[[ Records for processing, beginning ]]
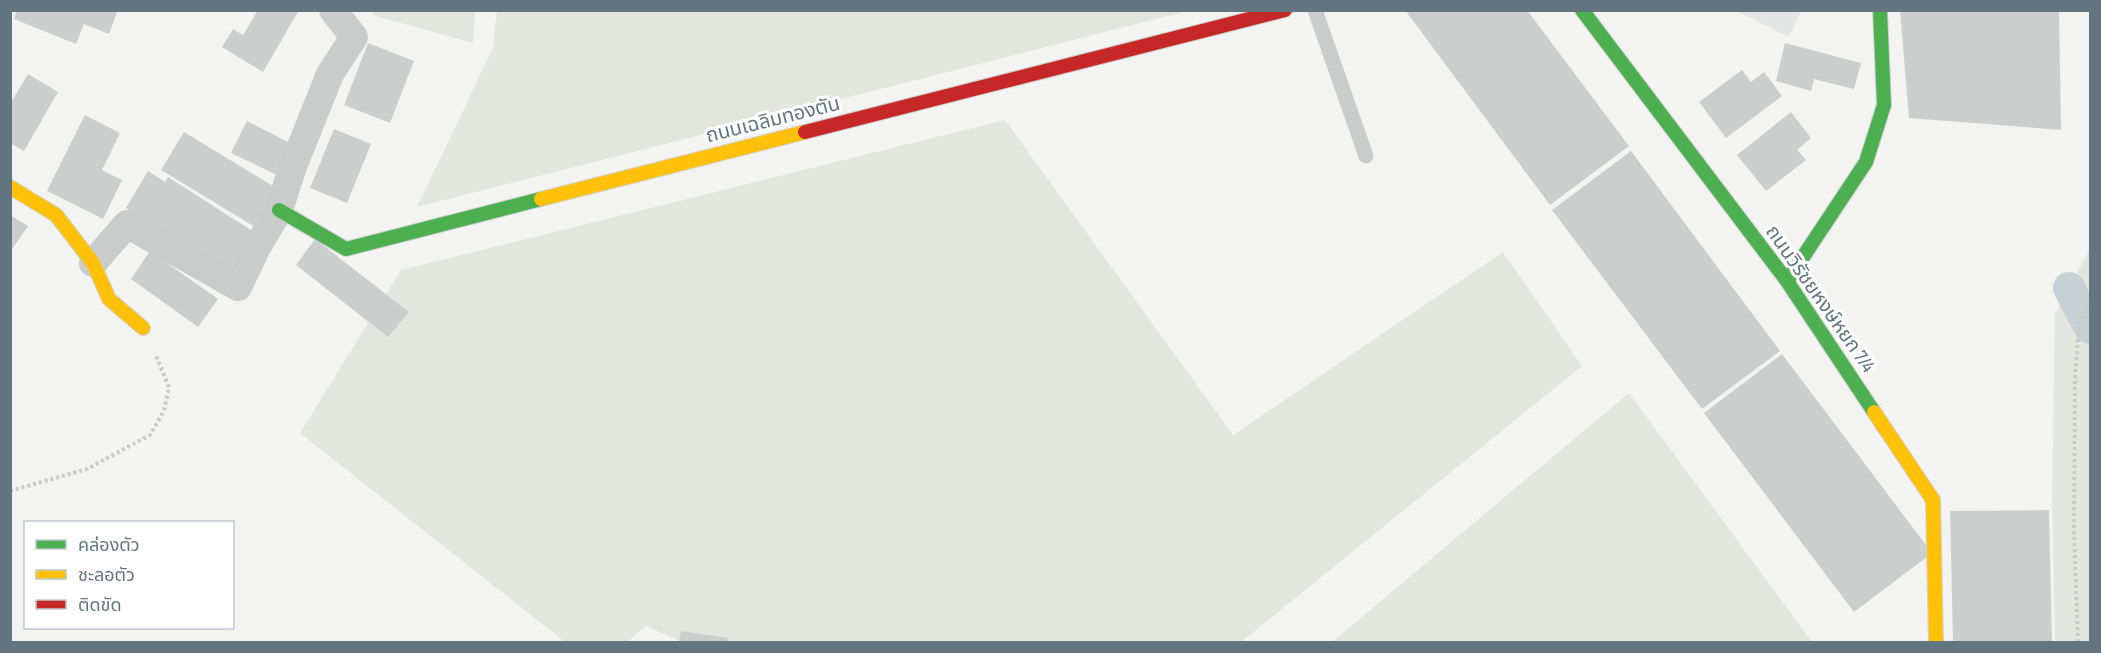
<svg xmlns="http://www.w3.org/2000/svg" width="2101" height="653" font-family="'Sofia Sans Condensed','Noto Sans Thai',sans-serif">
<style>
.built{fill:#e3e5e4}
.green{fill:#e2e6df}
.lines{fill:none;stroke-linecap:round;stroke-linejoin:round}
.canal{stroke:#c8d2d4;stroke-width:32}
.building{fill:#cccece}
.fast-casing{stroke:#d0d1d2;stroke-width:16}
.slow-casing{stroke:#d0d1d2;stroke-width:16}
.jam-casing{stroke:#d0d1d2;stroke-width:16}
.path{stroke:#c8c9c9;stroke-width:4;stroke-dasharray:3 3;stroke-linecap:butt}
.lane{stroke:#cacccc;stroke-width:15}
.street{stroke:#cacccc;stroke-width:28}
.fast{stroke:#4caf50;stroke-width:14}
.slow{stroke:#ffc107;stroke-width:14}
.jam{stroke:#c62828;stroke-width:14}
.labels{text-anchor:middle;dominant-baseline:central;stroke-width:6;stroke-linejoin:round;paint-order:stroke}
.street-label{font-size:20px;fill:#637581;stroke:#fff}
</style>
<rect width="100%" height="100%" fill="#f3f3f1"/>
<path class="built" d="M1737,11h64l-12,26z"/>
<path class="green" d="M372,11h103l-2,32 -97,-27z
M497,11v-1l690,1 -770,196 76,-159z
M1005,120l228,315 270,-183 79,114 -341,276h-559l-36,-16 -19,16h-62l-265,-209 101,-163z
M2090,249v393h-35l-3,-151 3,-177z
M1629,393l183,249h-480z"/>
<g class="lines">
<path class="canal" d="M2069,288l21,40"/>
</g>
<path class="building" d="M17,10h101l-9,24 -25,-10 -8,20 -62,-25z
M258,10h41l-36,62 -41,-25 11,-18 10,6z
M1405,10h122l102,136 -79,59z
M1900,10h159l2,120 -152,-12z
M368,43l46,18 -24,62 -46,-18z
M1785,43l76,20 -7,26 -40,-10 -3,12 -35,-10z
M1742,70l9,12 13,-10 18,24 -56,42 -27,-36z
M28,74l30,18 -34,59 -14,-8v-39z
M1791,112l20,26 -14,12 9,10 -40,31 -29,-36z
M85,115l35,18 -18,37 20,10 -19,39 -56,-28z
M247,121l45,23 -15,31 -46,-22z
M334,129l37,15 -24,59 -37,-15z
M184,132l94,57 -23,38 -94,-57z
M1631,151l149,200 -78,58 -150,-199z
M148,171l17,11 3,-5 86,55 -26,41 -102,-65z
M10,215l18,11 -18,26z
M315,239l94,73 -21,25 -92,-72z
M150,251l68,48 -20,28 -67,-48z
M1782,354l150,199 -78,59 -150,-199z
M2049,510l3,132h-99l-3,-131z
M681,631l47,7 -1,4h-48z"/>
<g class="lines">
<g class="fast-casing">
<path id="fast" d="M1582,10l205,271 87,131
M279,210l67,39 195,-50
M1787,281l79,-119 18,-57 -4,-95"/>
</g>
<g class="slow-casing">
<path id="slow" d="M10,187l46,28 37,48 16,36 34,29
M541,199l264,-67
M1874,412l59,88 3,142"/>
</g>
<g class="jam-casing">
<path id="jam" d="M805,132l480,-122"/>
</g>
<path class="path" d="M10,491l77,-22 63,-34 14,-24 5,-24 -13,-31
M2078,642l-4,-110 1,-153 4,-55 11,-24"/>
<path class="lane" d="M1315,10l51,146"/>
<path class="street" d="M93,263l34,-39 111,63 19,-40 22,-37 13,-41 38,-95 24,-37 -21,-27"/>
<use href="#fast" class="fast"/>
<use href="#slow" class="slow"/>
<use href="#jam" class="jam"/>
</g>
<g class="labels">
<g class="street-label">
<text transform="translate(773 120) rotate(-14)">ถนนเฉลิมทองตัน</text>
<text transform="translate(1820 299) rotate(55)">ถนนวิรัชยหงษ์หยก 7/4</text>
</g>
</g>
<rect width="2101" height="653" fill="none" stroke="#637581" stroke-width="24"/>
<rect x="24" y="521" width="210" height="108" fill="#ffffff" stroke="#c1c8cd" stroke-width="1.5"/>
<rect x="36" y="540" width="30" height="9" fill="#4caf50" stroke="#c1c8cd" stroke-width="1.5"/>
<text x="78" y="551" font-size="18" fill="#637581">คล่องตัว</text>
<rect x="36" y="570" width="30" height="9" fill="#ffc107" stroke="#c1c8cd" stroke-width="1.5"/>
<text x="78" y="581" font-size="18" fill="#637581">ชะลอตัว</text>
<rect x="36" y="600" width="30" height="9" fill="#c62828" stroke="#c1c8cd" stroke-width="1.5"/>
<text x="78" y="611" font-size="18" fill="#637581">ติดขัด</text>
</svg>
[[ Records for processing, end ]]
What you are asked to do: Return the records above exactly as written, but without any of the pictures.

Answer:
<svg xmlns="http://www.w3.org/2000/svg" width="2101" height="653" font-family="'Sofia Sans Condensed','Noto Sans Thai',sans-serif">
<style>
.built{fill:#e3e5e4}
.green{fill:#e2e6df}
.lines{fill:none;stroke-linecap:round;stroke-linejoin:round}
.canal{stroke:#c8d2d4;stroke-width:32}
.building{fill:#cccece}
.fast-casing{stroke:#d0d1d2;stroke-width:16}
.slow-casing{stroke:#d0d1d2;stroke-width:16}
.jam-casing{stroke:#d0d1d2;stroke-width:16}
.path{stroke:#c8c9c9;stroke-width:4;stroke-dasharray:3 3;stroke-linecap:butt}
.lane{stroke:#cacccc;stroke-width:15}
.street{stroke:#cacccc;stroke-width:28}
.fast{stroke:#4caf50;stroke-width:14}
.slow{stroke:#ffc107;stroke-width:14}
.jam{stroke:#c62828;stroke-width:14}
.labels{text-anchor:middle;dominant-baseline:central;stroke-width:6;stroke-linejoin:round;paint-order:stroke}
.street-label{font-size:20px;fill:#637581;stroke:#fff}
</style>
<rect width="100%" height="100%" fill="#f3f3f1"/>
<path class="built" d="M1737,11h64l-12,26z"/>
<path class="green" d="M372,11h103l-2,32 -97,-27z
M497,11v-1l690,1 -770,196 76,-159z
M1005,120l228,315 270,-183 79,114 -341,276h-559l-36,-16 -19,16h-62l-265,-209 101,-163z
M2090,249v393h-35l-3,-151 3,-177z
M1629,393l183,249h-480z"/>
<g class="lines">
<path class="canal" d="M2069,288l21,40"/>
</g>
<path class="building" d="M17,10h101l-9,24 -25,-10 -8,20 -62,-25z
M258,10h41l-36,62 -41,-25 11,-18 10,6z
M1405,10h122l102,136 -79,59z
M1900,10h159l2,120 -152,-12z
M368,43l46,18 -24,62 -46,-18z
M1785,43l76,20 -7,26 -40,-10 -3,12 -35,-10z
M1742,70l9,12 13,-10 18,24 -56,42 -27,-36z
M28,74l30,18 -34,59 -14,-8v-39z
M1791,112l20,26 -14,12 9,10 -40,31 -29,-36z
M85,115l35,18 -18,37 20,10 -19,39 -56,-28z
M247,121l45,23 -15,31 -46,-22z
M334,129l37,15 -24,59 -37,-15z
M184,132l94,57 -23,38 -94,-57z
M1631,151l149,200 -78,58 -150,-199z
M148,171l17,11 3,-5 86,55 -26,41 -102,-65z
M10,215l18,11 -18,26z
M315,239l94,73 -21,25 -92,-72z
M150,251l68,48 -20,28 -67,-48z
M1782,354l150,199 -78,59 -150,-199z
M2049,510l3,132h-99l-3,-131z
M681,631l47,7 -1,4h-48z"/>
<g class="lines">
<g class="fast-casing">
<path id="fast" d="M1582,10l205,271 87,131
M279,210l67,39 195,-50
M1787,281l79,-119 18,-57 -4,-95"/>
</g>
<g class="slow-casing">
<path id="slow" d="M10,187l46,28 37,48 16,36 34,29
M541,199l264,-67
M1874,412l59,88 3,142"/>
</g>
<g class="jam-casing">
<path id="jam" d="M805,132l480,-122"/>
</g>
<path class="path" d="M10,491l77,-22 63,-34 14,-24 5,-24 -13,-31
M2078,642l-4,-110 1,-153 4,-55 11,-24"/>
<path class="lane" d="M1315,10l51,146"/>
<path class="street" d="M93,263l34,-39 111,63 19,-40 22,-37 13,-41 38,-95 24,-37 -21,-27"/>
<use href="#fast" class="fast"/>
<use href="#slow" class="slow"/>
<use href="#jam" class="jam"/>
</g>
<g class="labels">
<g class="street-label">
<text transform="translate(773 120) rotate(-14)">ถนนเฉลิมทองตัน</text>
<text transform="translate(1820 299) rotate(55)">ถนนวิรัชยหงษ์หยก 7/4</text>
</g>
</g>
<rect width="2101" height="653" fill="none" stroke="#637581" stroke-width="24"/>
<rect x="24" y="521" width="210" height="108" fill="#ffffff" stroke="#c1c8cd" stroke-width="1.5"/>
<rect x="36" y="540" width="30" height="9" fill="#4caf50" stroke="#c1c8cd" stroke-width="1.5"/>
<text x="78" y="551" font-size="18" fill="#637581">คล่องตัว</text>
<rect x="36" y="570" width="30" height="9" fill="#ffc107" stroke="#c1c8cd" stroke-width="1.5"/>
<text x="78" y="581" font-size="18" fill="#637581">ชะลอตัว</text>
<rect x="36" y="600" width="30" height="9" fill="#c62828" stroke="#c1c8cd" stroke-width="1.5"/>
<text x="78" y="611" font-size="18" fill="#637581">ติดขัด</text>
</svg>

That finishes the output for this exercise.